Exercise goal ▸ Reproduce the lines of the material verbatim, from the line with "translate the variables" to the line with "5. Don't forget".

Data extracted from a collection:

☆ ☆ ☆

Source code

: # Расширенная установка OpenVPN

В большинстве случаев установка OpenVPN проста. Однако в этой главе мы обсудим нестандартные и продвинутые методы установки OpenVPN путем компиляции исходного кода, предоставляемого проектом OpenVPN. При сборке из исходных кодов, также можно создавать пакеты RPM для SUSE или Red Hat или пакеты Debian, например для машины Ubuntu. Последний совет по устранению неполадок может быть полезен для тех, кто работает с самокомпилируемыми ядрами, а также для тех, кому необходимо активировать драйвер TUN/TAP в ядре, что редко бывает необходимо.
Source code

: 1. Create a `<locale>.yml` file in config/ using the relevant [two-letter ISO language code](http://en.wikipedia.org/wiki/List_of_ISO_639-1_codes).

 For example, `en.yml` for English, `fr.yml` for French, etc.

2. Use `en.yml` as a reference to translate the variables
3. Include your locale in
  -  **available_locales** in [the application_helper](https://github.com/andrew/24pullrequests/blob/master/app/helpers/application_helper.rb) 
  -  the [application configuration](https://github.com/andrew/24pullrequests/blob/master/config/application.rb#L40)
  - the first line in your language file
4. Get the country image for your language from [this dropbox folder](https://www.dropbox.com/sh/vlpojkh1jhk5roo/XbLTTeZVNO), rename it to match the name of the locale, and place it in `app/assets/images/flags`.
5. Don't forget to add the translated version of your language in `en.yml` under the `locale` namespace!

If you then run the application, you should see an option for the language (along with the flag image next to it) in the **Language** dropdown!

☆ ☆ ☆

Answer to the exercise ▸
2. Use `en.yml` as a reference to translate the variables
3. Include your locale in
  -  **available_locales** in [the application_helper](https://github.com/andrew/24pullrequests/blob/master/app/helpers/application_helper.rb) 
  -  the [application configuration](https://github.com/andrew/24pullrequests/blob/master/config/application.rb#L40)
  - the first line in your language file
4. Get the country image for your language from [this dropbox folder](https://www.dropbox.com/sh/vlpojkh1jhk5roo/XbLTTeZVNO), rename it to match the name of the locale, and place it in `app/assets/images/flags`.
5. Don't forget to add the translated version of your language in `en.yml` under the `locale` namespace!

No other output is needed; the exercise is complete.